One of the truths of this tale is that most of us, if we’re honest about it, cannot simply run away from everything.
We take all of ourselves along with us wherever we go. May Marshall, our “heroine” – although it stretches a point to call her that; “main character” would be a more honest description – is running from herself, a fact that doesn’t take anywhere near 300 pages to make the reader well aware. But May sees what she wants to see, and she visualizes a golden future as someone accomplished at dressmaking – a skill she learned from her mother at the youngest of ages. Expelled from her first year of college (read all about it! I won’t spoil the experience for you here!!), May then “recuperates” by running off to New York City, and finds work at a sewing machine in a costume shop. She has the skills and the imagination needed to create unique designs and make them come to life in fabric. Her early success emboldens her when the troupe she dresses is invited to perform in Paris. The REAL Paris, France!
This book would not need 300 pages if May’s success were to continue along this path.
That would be an easy cop-out for an author not nearly as skilled and worldly as the creator of this one, whose fluency with French tells us all we need to know about her ability to make this story come to life. But of course, just to make sure she does just that, Nash Taylor takes no such waffling way out. Instead, she fashions her main character as a full-fledged “patsy,” a naïve, virtually made-to-order target for folks who look to take advantage. May does have one stalwart friend who’s hers to the very end, but just about all the others fall by the wayside somewhere along the very long path this very unusual “heroine” travels – psychologically as well as physically – through all 300 compelling pages.
Highly recommend “Etiquette for Runaways”
This book catches you like a fish hook. The more you read, the faster you’ll wiggle –not so much to get off, but rather, to turn the pages ever faster and faster, in order to reach the inevitable end where May makes what seems an inevitable choice between two alternatives. But – is the choice really hers at all?

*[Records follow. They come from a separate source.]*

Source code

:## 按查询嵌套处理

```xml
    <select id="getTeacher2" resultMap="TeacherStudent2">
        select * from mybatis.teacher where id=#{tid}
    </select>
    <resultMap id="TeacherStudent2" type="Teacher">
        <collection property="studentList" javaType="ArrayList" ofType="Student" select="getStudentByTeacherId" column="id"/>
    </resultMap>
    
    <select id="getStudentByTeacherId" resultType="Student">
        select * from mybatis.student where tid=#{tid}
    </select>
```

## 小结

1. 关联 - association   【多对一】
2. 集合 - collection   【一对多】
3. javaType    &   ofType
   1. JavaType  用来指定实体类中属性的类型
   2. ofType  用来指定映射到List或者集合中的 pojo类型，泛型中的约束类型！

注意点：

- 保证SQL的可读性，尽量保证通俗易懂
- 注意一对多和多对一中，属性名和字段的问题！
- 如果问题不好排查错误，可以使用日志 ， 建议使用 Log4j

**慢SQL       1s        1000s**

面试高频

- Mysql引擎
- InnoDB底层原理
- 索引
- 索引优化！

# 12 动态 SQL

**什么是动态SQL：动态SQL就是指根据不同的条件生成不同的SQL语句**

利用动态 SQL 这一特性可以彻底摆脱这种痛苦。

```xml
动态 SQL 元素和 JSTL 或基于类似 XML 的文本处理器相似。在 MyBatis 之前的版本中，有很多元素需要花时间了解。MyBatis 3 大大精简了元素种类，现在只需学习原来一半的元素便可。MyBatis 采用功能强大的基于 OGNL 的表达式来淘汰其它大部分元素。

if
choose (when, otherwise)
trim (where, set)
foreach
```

I hope all the above at least tempted you to read this cleverly titled book, but in which only the word “runaway” has its real meaning. The rest – like so much of May’s experiences as titular “heroine” – has very little to do with etiquette of any kind. There are some great allusions to Southern hospitality though that may either ring true or make you laugh, depending on your own background. But to find out about this, and the outcome of May’s story, you do have to read the whole book. All 300 pages, because you won’t be able to guess correctly until you do – and at the end, you may still be surprised at how surprised you are!